Hodges has the option to earn a 90% interest in Moliagul, a major Mo and gold prospect in northern Victoria, Australia. In the past, the area has been subject to sporadic mining and exploration for both commodities. Although the deposit is characterised by widespread mineralisation associated with stockwork veining along the margins of a granodiorite host, historically Mo production has been limited. Very little modern exploration has been undertaken and an extensive adjacent geochemical anomaly remains to be tested.
The main Mo zone at Moliagul has substantial open-cut potential. Prospectivity in the surrounding area also appears good.
Moreover, Moliagul contains a subsidiary target of regional gold mineralised structures extending over several kilometres, with little or no modern exploration in the area to date.
Access to the area is good, with the majority of the tenement encompassing either state forest or broad-acre wheat/sheep farming land. The climate is temperate, the terrain varies from plains to hilly and the main area of mineralisation occurs as a northwest-trending ridge less than 400 metres above sea level.
Although Mt Moliagul lies partly within a Goldfield Heritage Reserve, it is not associated with the heritage features of that reserve and exploration and mining are permitted.
A native title Indigenous Land Use Agreement (ILUA) has been in place since early 2006.
Moliagul Drill Core (pdf 916kb)
While much of the drilling by previous operators was based on geological mapping of the area, some more successful holes (the MM series, drilled later) were targeted on induced polarization anomalies. This included the last hole drilled prior to Hodges' exploration. That hole, MM-6, returned an extraordinarily wide intercept - 195 metres at 715 parts per million ('ppm') Mo - from surface. Significantly, the hole was terminated in mineralisation.
Significant drill intercepts include the following.
- MM-6: 195 metres @ 715 ppm (EOH in mineralisation),
including
- 49 metres @ 0.11% and
- 14 metres @ 0.11% - PMM-1: 36 metres @ 0.16%
- H 3 D: 15.3 metres @ 0.19%
- PMM-1: 10 metres @ 0.17%
- MM-1: 10 metres @ 0.12%
The Moliagul Project includes numerous gold prospects along three or more major, north-south trending, weakly magnetic structures, each several kilometres in strike length.

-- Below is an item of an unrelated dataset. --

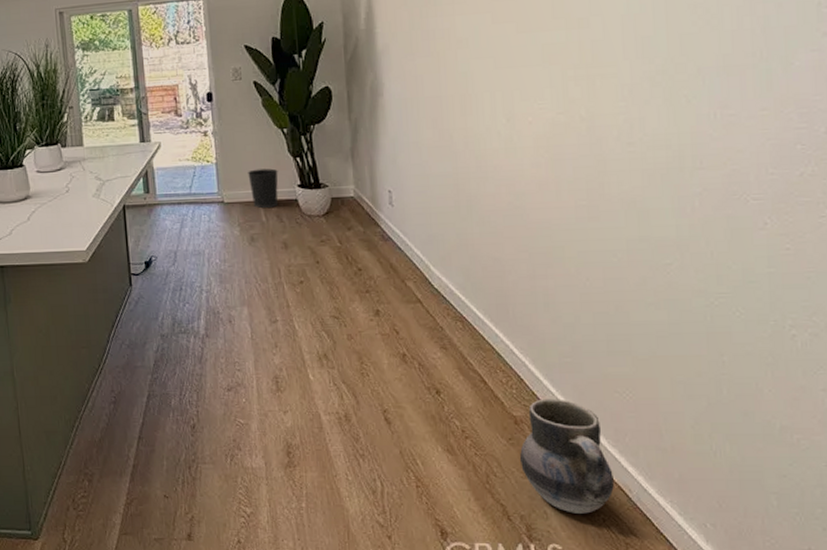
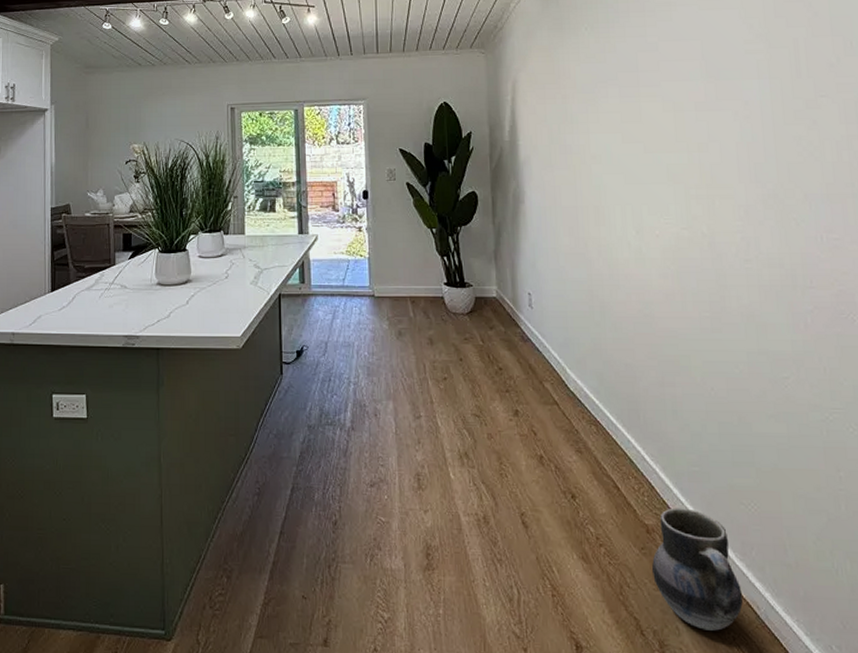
wastebasket: present [248,168,278,209] -> none [398,266,427,304]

Historically, the area's goldfield has been dominated by alluvial production, and it was the discovery site of the largest alluvial nugget ever discovered, the Welcome Stranger. Past explorers developed little understanding of the primary source mineralisation; hence, little or no modern hard-rock exploration has occurred.

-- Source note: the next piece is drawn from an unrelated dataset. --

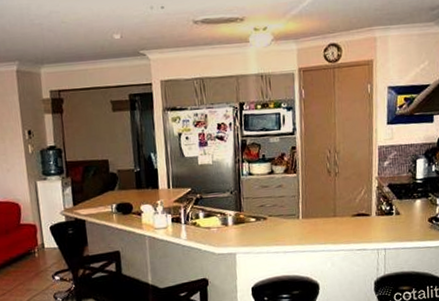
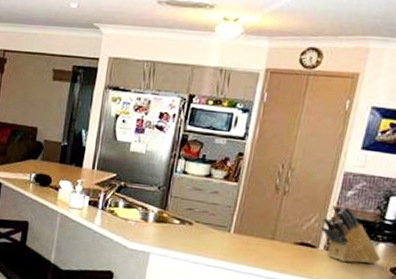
knife block: none [369,175,420,223] -> present [320,206,381,264]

Moreover, Mo has been the focus of substantial capital-raisings in the recent past: China Molybdenum raised US$1 billion on the Hong Kong Exchange, and Blue Pearl Limited purchased the Thompson Creek Mo assets for US$575 million. Meanwhile, Moly Mines Limited has conducted a full feasibility study into developing the AU$1.1 billion Spinifex Ridge deposit in Western Australia.